Sahabenin anlattığına göre Efendimiz (s.a.v.) cenaze Bâki kabristanlığına taşınırken çok zor
yürüdü. Kabristanlığına kadar da kimseyle konuşmadı. Kabir kazıldı ve kabre kendisi indi. Kabirden
çıkarken tebessüm etti. Sahabeden birisi ne olduğunu sorunca ona Allah’a kızının kabrini genişletmesi
ve sorgusunu kolaylaştırması için dua ettiğini, Allah’ın da onun affedildiğinin haberini verdiğini
söyledi.
Efendimiz (s.a.v.) evlat acısını 6 kez yaşadı. Kızı Zeynep’in acısını onun oğlu Ali ile giderdi.
• HALİD B. VELİD’İN GELİŞİ
Halid b. Velid büyük savaş dehasıydı ve hiç mağlubiyeti olmayan biriydi. Bedir’e katılmamıştı.

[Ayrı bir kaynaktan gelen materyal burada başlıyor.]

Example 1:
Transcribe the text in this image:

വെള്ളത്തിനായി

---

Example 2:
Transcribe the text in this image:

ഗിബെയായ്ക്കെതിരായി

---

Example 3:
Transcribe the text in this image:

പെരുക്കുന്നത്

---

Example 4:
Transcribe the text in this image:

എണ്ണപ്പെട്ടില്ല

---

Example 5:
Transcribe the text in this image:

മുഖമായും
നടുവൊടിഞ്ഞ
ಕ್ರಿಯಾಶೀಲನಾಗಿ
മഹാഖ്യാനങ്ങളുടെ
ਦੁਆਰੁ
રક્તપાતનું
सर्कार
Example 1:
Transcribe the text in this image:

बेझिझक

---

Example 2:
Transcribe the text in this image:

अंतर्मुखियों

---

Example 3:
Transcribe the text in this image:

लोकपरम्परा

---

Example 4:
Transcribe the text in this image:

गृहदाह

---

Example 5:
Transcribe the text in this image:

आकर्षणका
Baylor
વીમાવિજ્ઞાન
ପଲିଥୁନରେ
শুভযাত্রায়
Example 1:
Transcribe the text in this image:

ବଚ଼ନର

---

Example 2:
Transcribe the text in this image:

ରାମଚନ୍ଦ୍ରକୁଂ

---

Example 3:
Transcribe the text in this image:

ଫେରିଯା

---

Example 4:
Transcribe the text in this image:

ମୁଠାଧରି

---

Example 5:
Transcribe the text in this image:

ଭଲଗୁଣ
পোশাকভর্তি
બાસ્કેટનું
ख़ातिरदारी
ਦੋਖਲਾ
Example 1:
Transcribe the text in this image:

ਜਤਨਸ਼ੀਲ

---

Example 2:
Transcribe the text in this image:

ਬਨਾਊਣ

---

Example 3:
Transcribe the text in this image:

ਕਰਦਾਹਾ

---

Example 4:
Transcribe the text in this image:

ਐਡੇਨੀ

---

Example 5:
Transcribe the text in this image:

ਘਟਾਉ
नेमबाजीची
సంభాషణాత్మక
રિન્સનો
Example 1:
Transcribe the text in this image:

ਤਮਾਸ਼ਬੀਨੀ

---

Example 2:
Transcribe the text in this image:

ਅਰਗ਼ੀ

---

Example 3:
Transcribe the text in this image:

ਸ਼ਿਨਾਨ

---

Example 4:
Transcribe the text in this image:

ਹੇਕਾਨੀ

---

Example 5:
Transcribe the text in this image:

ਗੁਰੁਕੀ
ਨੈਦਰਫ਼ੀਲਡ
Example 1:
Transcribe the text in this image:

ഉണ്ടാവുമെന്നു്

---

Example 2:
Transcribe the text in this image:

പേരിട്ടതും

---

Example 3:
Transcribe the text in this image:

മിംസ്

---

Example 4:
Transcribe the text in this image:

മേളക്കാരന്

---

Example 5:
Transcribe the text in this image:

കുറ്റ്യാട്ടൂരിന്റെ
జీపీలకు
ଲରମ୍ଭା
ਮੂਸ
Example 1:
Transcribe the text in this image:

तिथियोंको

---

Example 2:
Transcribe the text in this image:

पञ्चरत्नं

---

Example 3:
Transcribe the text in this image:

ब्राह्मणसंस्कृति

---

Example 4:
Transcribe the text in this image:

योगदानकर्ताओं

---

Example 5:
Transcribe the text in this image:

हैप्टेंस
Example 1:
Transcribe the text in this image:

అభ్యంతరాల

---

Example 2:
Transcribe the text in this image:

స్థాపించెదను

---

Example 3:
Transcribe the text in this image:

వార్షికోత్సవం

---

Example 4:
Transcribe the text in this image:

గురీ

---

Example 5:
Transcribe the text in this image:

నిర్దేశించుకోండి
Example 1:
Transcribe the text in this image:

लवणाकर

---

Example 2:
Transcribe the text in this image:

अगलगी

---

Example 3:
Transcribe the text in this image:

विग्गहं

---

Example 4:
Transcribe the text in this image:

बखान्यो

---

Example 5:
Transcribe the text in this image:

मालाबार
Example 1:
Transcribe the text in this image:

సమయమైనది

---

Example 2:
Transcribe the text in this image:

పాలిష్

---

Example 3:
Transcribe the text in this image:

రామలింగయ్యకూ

Eğer katılsa Bedir’i farklı bir biçimde algılayabilirdi. Şöyle ki; bazı âlimler Uhud’u anlatırken
Müslümanların tattığı mağlubiyetin gelecekteki sahabenin ortaya çıkmasına vesilesi olarak
görmüşlerdir. Eğer Müslümanlar Bedir’de olduğu gibi Uhud’da da galip gelselerdi müşriklerden
bazıları Müslümanlara karşı kin besleyip bir daha iman etmeyebilirlerdi. Bu da isabetli bir görüştür.
Müşriklerin içlerindeki nefret ve kin biraz olsun Uhud’da dışarıya çıkmıştı.
Halid b. Velid’in içinde de bir kin vardı ama Hudeybiye’de zihnine ve kalbine bir şeyler
düşmüştü ve olanları sorgulamaya başladı. Yapılan her girişimde, olan her olayda Allah resulü (s.a.v.)
kazançlı çıkmıştı.
Halid b. Velid, kaza umresi sırasında Müslümanlarla karşılaşmamak için kaçıp gitmişti.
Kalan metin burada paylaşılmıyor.